As the parents of more than [XX] DCPS students, we, the undersigned, write to express our profound concerns with the announced plans for a phased reopening of Washington D.C.’s public schools beginning on November 9, 2020. The following four issues highlight our deepest worries:

–The health and safety plan DCPS will be implementing to protect students, teachers, and staff from COVID-19 is vague and falls well short of plans adopted by other major school districts that have attempted some form of in-person schooling. Less than two weeks before 21,000 students and 3,600 adults are set to return to school, details pertaining to testing, quarantine measures for students who test positive while on school premises, and mask-wearing have not been shared with parents. We join numerous DC Councilmembers in voicing lack of faith in the health and safety plan.

–The absence of deep, inclusive engagement and consultation with teachers and school administrators in developing, refining, and rolling out the latest reopening plans has led to confusion and a lack of buy-in and support from the District’s most critical employees.

–The community and trust-building progress that teachers have worked so hard to achieve during Term One–and over the past year and a half, for pre-K learners–are likely to be eliminated, since many students would be separated from their teachers.

–The timing, content, and mode of communications has been extremely problematic:

->Online town halls are inherently not inclusive–many have been scheduled at dinnertime–and most comments and questions go unaddressed by either presenters or moderators. An Oct. 21 press conference was publicized neither to parents nor to teachers.

->The announcement of plans for upcoming terms, both in mid-August and now, were nothing but sketched outlines. Exact details have remained undisclosed until one week before parents will not only learn for the first time what options are available to their students, but must also decide how and whether such options can work given current circumstances.

Given these serious concerns, we offer up the following five recommendations:

–Delay the start of in-person learning until Term Three (February 1, 2021) due to the growing number of COVID-19 cases in the region, the onset of flu season, and two major holiday breaks that will almost immediately disrupt the reopening process (Thanksgiving and Christmas/New Year’s).

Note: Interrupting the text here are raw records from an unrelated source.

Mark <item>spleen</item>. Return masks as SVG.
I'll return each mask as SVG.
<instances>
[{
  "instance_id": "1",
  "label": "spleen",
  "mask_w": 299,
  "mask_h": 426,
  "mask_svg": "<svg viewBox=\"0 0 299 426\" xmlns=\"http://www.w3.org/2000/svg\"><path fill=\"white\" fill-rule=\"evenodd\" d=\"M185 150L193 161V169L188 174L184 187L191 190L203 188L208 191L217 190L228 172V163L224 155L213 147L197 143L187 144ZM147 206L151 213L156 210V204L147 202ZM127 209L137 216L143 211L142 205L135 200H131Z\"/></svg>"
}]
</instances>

–During this delay, survey DCPS teachers and hold focus groups composed of teachers from all grade levels and all wards to gather their recommendations and insights. Publish the results of these surveys and focus groups to parents and the public in a timely manner.

–Keep students with their teachers. Do not use middle and high school staff and administrators to supervise elementary students who would be separated from their teachers under the current reopening plan.

–For students identified as high risk and/or high need, gather input from parents and/or caretakers to determine what would be most helpful in terms of restarting in-person learning. Adopt multiple outreach strategies, including email, phone, and in-person visits as possible to ascertain that vulnerable members of the community have been contacted. Publish the results of this outreach to the public in a timely manner.

–Communicate weekly with parents about the planning process including plans under consideration, plans considered and rejected (and why), and expected timelines for making decisions and announcements.

In writing, we also wish to recognize that DCPS faces many difficult trade-offs in determining how and when to reopen schools. However, because of the way the Chancellor’s Office and the Mayor’s Office have made decisions, we lack confidence in the outcome. Parent and teacher engagement should have been central to this process, not an afterthought.

We hope that you will take our concerns seriously.